Advantages of Debt Relief

  • Can lower interest rates
  • Can waive late fees and reduce penalty interest rates (of 30%) or more on credit cards
  • May help you save money now and in the future
  • May reduce the total amount you owe, now and in the future
  • Can help you pay off debts faster
  • May help you avoid bankruptcy and court judgments by resolving debts sooner rather than later

Disadvantages of Debt Relief

  • May lower your credit score significantly
  • Lenders aren’t obliged to accept your offers when you offer them
  • You may owe taxes on forgiven debt
  • May be difficult to qualify for some debt relief options if you have bad credit
  • Lenders may still decide to pursue legal action

What Is Debt Settlement?

Debt settlement involves negotiating with creditors and debt collectors to settle your account for less than you owe. If you have over $10,000 in unsecured debts, are struggling to keep up with debt payments, have late fees, and poor credit, this may be an option worth considering.

If you hire a debt settlement company to negotiate on your behalf, you may be able to save up to 50% of enrolled debts before fees. You’ll start making monthly payments in a separate savings account instead of to your lenders, so you can make a lump sum payment to settle your account.

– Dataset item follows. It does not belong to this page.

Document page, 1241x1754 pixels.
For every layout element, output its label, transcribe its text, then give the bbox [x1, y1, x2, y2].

Advantages of Debt Settlement

  • May reduce the total amount of debt you owe
  • May help you get out of debt sooner
  • May offer you potential savings of up to 50% of what you owe
  • Resolving debts may help you avoid legal action

Disadvantages of Debt Settlement

  • Can lower your credit score significantly
  • You’ll typically pay 15% of 25% of enrolled debts as a fee
  • You may owe taxes on forgiven debt
  • Lenders may not always accept your offer when you present it to them

Choose the Right Option To Manage Debt

When deciding between debt relief vs. debt settlement, it’s important to evaluate and keep a few factors in mind, such as how much you owe, types of debt, credit score, and income.

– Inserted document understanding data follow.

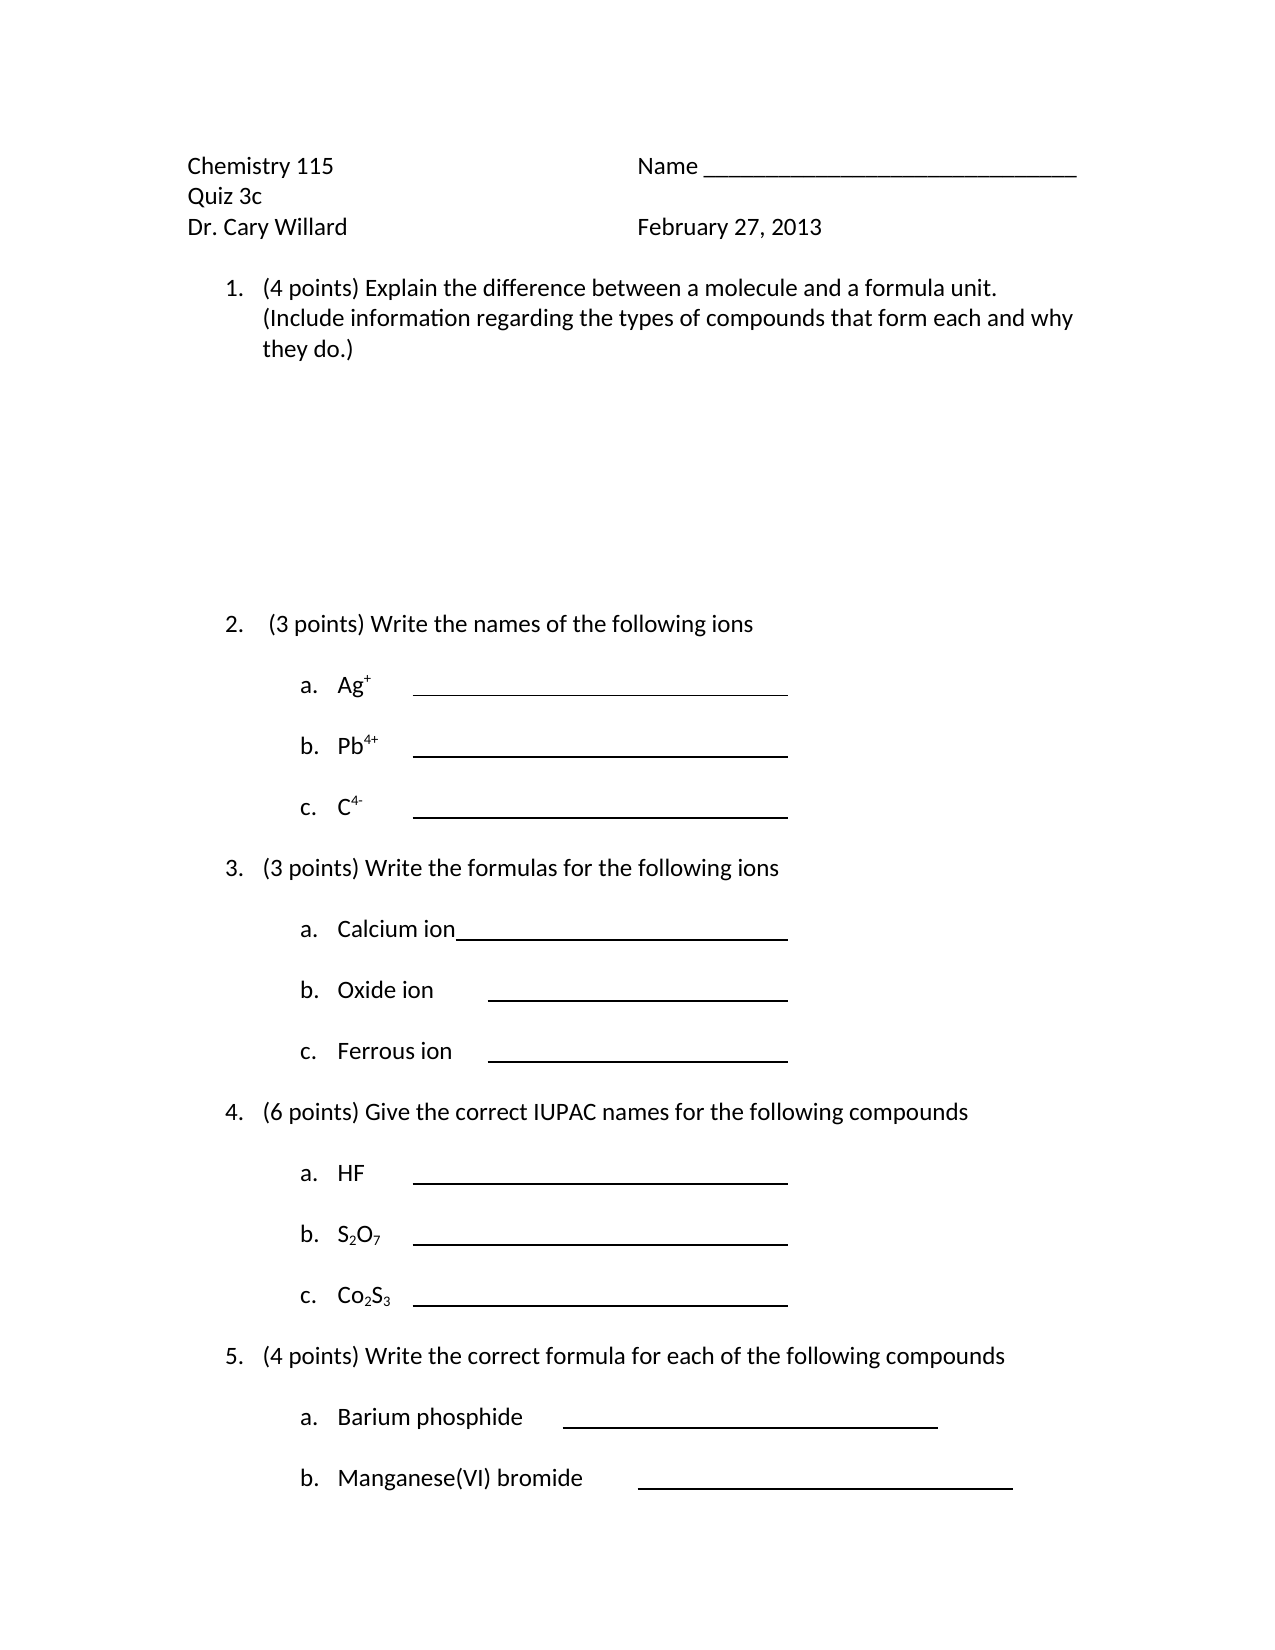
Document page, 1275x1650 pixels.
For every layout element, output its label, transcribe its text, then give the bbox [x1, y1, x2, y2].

list Oxide ion [300, 974, 1087, 1004]
list Barium phosphide [300, 1401, 1087, 1432]
list Ferrous ion [300, 1035, 1087, 1066]
list HF [300, 1157, 1087, 1188]
list Pb4+ [300, 730, 1087, 760]
list Calcium ion [300, 913, 1087, 943]
text Chemistry 115 Name ______________________________ [187, 150, 1087, 181]
list (3 points) Write the names of the following ions [225, 608, 1087, 638]
list (4 points) Explain the difference between a molecule and a formula unit. (Include information regarding the types of compounds that form each and why they do.) [225, 272, 1087, 364]
list (6 points) Give the correct IUPAC names for the following compounds [225, 1096, 1087, 1127]
text Dr. Cary Willard February 27, 2013 [187, 211, 1087, 242]
list Ag+ [300, 669, 1087, 699]
list S2O7 [300, 1218, 1087, 1249]
text Quiz 3c [187, 181, 1087, 211]
list Co2S3 [300, 1279, 1087, 1310]
list C4- [300, 791, 1087, 821]
list (4 points) Write the correct formula for each of the following compounds [225, 1340, 1087, 1371]
list Manganese(VI) bromide [300, 1462, 1087, 1493]
list (3 points) Write the formulas for the following ions [225, 852, 1087, 882]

For example, if you owe a large amount of unsecured debt, debt settlement may be a cheaper way to get out of debt. It’s important to note that settlement programs aren’t available for secured debts, like auto loans and mortgages. However, if you still have a good credit history and want to simplify repayment, a debt relief option like a debt consolidation loan or 0% balance transfer credit card may be a better choice.

Brad Reichert, a debt expert and the founder and managing director of Reichert Asset Management LLC, offers the following advice to consumers trying to make a decision: “When it comes to evaluating the cost differences between debt settlement and other forms of debt relief, it’s usually best to look at your choices based on your current debt level and credit situation and the optimal outcome you want from pursuing solutions.”

Consider the points we’ve outlined below and speak to a professional to determine the right option for you.

Debt ReliefDebt Settlement
Can be used for smaller debt amounts.Ideal for unsecured debts of over $10,000.
Easier to qualify for some options if you have a good credit score.Suitable for those with bad credit.
Better option if you only want to simplify repayment and lower interest rates.Suitable for borrowers who can’t keep up with repayment and want to lower the amount they owe.

What To Look for in a Debt Relief or Settlement Company

While comparing debt relief vs. debt settlement is important, it’s also important to ensure that you choose the right company to work with. An experienced, trustworthy debt relief company can help you maximize your savings and make the entire process as stress-free as possible.

Here’s what to look for in a debt relief or settlement company:

  • Ensure the company is accredited and licensed.
  • Ask if they offer services in your state.
  • Read the company reviews on Better Business Bureau (BBB) and independent review sites like Trustpilot.
  • Avoid working with companies that ask for upfront payments or offer guarantees.
  • Ensure the company is transparent about its services and fees.